Your assignment >> From the entries below, return exactly the lines beginning at the one that contains "- stool [403,272,475,365]" and ending at the one that contains "wine bottle [266,439,302,542]", both of them included, and only those lines.

┌────────

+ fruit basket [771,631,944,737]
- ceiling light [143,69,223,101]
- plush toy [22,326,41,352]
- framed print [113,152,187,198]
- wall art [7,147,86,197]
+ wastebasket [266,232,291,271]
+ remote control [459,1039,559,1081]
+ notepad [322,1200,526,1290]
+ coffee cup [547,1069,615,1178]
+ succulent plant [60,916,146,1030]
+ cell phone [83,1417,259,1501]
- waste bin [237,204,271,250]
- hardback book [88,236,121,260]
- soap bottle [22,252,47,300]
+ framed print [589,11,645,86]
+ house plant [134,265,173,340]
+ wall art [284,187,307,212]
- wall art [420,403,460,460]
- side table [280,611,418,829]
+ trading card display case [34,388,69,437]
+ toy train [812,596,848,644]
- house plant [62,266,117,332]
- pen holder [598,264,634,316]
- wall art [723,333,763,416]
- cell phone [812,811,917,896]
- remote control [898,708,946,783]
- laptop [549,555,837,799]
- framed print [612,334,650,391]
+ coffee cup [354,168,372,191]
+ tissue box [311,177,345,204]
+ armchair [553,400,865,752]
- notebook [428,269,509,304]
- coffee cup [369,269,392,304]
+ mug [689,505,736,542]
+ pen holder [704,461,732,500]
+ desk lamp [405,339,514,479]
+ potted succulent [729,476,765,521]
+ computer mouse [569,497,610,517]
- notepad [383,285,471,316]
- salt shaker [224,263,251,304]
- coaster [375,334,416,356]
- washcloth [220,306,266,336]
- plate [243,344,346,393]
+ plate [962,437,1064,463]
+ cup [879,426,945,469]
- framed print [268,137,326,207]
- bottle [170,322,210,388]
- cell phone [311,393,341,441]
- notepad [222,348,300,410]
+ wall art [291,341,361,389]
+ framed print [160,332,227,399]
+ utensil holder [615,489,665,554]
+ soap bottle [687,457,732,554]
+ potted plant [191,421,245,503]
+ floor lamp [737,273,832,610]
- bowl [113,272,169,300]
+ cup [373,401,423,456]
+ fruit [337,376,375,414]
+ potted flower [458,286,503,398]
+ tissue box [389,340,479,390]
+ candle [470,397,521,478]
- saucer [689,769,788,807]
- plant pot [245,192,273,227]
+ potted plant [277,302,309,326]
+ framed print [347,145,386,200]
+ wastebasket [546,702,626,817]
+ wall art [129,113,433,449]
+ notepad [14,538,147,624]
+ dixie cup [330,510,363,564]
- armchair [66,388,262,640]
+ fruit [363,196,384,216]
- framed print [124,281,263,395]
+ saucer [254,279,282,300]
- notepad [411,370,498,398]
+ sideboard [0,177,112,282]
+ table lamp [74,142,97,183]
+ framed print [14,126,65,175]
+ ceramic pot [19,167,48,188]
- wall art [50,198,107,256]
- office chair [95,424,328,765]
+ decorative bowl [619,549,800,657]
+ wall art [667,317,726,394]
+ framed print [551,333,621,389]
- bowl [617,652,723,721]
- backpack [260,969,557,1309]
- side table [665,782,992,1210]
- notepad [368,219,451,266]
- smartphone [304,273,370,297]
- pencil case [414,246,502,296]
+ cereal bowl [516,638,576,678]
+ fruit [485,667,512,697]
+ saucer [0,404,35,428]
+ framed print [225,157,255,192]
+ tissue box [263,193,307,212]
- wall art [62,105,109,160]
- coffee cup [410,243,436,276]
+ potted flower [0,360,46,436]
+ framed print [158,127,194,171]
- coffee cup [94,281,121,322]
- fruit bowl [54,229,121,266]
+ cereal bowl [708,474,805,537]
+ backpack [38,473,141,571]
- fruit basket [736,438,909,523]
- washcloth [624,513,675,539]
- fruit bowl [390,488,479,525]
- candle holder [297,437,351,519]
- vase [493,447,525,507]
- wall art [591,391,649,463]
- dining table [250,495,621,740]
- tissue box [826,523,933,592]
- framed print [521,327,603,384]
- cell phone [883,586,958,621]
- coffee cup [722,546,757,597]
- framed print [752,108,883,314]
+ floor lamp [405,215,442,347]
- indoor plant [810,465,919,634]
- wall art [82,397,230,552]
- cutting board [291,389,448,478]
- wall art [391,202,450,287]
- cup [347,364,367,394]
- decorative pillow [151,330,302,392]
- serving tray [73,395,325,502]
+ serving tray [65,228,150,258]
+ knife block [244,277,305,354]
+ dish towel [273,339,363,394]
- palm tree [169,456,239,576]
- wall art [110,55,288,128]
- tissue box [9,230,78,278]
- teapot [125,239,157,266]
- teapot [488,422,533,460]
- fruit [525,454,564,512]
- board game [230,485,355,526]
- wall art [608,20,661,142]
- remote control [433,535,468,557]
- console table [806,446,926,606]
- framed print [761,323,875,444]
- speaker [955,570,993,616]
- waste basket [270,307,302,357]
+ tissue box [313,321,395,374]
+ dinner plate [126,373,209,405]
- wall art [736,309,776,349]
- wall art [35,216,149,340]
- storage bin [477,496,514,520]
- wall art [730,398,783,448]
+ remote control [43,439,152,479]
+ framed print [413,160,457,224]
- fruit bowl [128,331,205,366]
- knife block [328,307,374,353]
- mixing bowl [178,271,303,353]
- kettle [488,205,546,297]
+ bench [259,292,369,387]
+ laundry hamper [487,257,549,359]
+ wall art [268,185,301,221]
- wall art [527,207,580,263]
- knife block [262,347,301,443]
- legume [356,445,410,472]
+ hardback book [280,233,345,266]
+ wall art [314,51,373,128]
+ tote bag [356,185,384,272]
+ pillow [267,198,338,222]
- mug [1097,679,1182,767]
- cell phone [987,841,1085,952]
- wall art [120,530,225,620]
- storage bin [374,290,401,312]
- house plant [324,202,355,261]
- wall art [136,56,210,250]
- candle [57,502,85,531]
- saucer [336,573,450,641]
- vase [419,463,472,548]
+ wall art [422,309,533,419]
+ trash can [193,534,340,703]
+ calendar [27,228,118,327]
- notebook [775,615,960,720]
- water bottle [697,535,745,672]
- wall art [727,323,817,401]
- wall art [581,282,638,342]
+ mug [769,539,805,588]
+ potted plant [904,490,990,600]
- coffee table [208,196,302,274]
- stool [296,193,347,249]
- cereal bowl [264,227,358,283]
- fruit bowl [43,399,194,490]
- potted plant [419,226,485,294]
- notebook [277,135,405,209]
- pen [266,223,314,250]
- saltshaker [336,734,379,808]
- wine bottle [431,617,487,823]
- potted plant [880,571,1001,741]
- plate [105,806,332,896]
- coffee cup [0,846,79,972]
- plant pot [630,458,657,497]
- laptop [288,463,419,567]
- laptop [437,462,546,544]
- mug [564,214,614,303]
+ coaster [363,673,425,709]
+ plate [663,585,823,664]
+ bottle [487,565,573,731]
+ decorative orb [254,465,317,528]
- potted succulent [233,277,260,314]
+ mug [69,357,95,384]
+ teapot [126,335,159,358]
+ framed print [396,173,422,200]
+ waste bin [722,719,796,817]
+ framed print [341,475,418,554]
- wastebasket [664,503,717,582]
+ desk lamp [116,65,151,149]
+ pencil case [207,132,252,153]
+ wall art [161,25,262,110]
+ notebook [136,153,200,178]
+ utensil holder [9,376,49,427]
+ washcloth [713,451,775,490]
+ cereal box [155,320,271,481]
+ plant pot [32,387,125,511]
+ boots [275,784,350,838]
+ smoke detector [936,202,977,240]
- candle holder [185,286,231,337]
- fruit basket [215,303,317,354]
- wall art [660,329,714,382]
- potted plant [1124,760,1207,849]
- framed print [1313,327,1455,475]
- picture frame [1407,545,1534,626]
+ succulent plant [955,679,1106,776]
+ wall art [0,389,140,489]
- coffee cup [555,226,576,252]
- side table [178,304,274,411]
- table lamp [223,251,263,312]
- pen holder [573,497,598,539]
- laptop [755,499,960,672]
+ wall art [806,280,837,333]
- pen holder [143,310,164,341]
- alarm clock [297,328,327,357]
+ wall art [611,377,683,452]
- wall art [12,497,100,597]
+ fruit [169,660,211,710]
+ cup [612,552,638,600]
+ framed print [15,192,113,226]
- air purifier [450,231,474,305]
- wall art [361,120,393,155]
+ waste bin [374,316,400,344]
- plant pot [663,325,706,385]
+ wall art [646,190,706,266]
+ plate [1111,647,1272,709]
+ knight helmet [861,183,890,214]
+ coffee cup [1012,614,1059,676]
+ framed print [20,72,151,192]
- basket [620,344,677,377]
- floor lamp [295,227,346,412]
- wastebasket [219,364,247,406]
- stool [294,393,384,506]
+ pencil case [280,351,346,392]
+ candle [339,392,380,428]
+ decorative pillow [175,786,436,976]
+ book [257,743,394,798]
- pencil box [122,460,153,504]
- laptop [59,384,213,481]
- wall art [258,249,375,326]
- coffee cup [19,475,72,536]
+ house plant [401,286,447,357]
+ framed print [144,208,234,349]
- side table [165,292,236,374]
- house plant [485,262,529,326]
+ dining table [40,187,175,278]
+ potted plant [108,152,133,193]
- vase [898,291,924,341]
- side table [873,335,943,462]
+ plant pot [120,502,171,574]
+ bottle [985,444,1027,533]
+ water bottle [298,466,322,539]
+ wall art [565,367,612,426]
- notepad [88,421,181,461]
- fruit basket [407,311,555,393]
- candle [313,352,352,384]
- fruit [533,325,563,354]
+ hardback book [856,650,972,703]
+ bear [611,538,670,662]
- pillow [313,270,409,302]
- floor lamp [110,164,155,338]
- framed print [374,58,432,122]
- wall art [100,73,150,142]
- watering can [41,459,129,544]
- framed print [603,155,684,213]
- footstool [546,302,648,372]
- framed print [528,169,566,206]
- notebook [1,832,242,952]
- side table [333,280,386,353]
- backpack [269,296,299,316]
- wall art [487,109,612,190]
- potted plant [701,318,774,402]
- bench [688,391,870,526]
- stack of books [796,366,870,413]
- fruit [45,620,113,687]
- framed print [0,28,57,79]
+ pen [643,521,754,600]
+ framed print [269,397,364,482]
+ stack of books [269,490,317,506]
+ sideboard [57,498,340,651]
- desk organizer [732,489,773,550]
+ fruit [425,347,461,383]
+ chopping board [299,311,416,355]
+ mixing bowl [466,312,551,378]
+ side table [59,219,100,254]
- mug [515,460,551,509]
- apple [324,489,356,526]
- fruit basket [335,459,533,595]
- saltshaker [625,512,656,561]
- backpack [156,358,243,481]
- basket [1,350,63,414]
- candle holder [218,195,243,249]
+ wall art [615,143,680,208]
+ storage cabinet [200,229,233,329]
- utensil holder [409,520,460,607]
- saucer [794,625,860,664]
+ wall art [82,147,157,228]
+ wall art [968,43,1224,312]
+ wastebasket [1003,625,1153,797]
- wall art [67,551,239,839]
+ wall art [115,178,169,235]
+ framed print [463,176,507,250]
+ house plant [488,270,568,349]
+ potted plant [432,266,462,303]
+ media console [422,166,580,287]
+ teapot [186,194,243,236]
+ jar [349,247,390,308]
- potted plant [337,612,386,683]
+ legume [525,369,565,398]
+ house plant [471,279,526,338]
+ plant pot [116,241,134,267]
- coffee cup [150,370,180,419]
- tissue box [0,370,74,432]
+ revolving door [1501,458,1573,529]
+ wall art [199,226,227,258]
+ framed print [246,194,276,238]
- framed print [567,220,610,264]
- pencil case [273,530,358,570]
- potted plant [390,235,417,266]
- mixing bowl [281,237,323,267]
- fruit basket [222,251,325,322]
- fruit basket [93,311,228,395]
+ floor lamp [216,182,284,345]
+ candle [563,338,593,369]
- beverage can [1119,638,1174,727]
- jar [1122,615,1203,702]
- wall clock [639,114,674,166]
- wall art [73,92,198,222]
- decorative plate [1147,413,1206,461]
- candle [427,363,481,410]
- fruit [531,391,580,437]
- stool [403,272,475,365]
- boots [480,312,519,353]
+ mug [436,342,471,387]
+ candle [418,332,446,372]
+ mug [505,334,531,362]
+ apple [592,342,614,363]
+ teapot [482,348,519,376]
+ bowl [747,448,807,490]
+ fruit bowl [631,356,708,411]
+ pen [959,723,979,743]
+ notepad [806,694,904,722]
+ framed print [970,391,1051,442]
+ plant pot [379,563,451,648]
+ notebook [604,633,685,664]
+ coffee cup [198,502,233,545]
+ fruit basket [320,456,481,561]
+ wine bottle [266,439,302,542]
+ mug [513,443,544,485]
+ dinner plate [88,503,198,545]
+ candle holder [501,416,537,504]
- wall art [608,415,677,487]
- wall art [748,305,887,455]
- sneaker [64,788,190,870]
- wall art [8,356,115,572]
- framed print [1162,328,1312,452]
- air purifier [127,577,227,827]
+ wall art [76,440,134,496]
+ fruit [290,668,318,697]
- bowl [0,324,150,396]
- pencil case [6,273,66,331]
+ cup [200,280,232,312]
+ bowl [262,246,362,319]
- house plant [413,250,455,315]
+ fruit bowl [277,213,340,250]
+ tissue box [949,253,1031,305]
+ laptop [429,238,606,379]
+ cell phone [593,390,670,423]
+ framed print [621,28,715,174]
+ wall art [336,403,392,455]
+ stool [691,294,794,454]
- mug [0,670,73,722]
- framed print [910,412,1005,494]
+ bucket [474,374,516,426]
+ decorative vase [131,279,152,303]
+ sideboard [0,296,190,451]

└────────

Your solution >>
- stool [403,272,475,365]
- boots [480,312,519,353]
+ mug [436,342,471,387]
+ candle [418,332,446,372]
+ mug [505,334,531,362]
+ apple [592,342,614,363]
+ teapot [482,348,519,376]
+ bowl [747,448,807,490]
+ fruit bowl [631,356,708,411]
+ pen [959,723,979,743]
+ notepad [806,694,904,722]
+ framed print [970,391,1051,442]
+ plant pot [379,563,451,648]
+ notebook [604,633,685,664]
+ coffee cup [198,502,233,545]
+ fruit basket [320,456,481,561]
+ wine bottle [266,439,302,542]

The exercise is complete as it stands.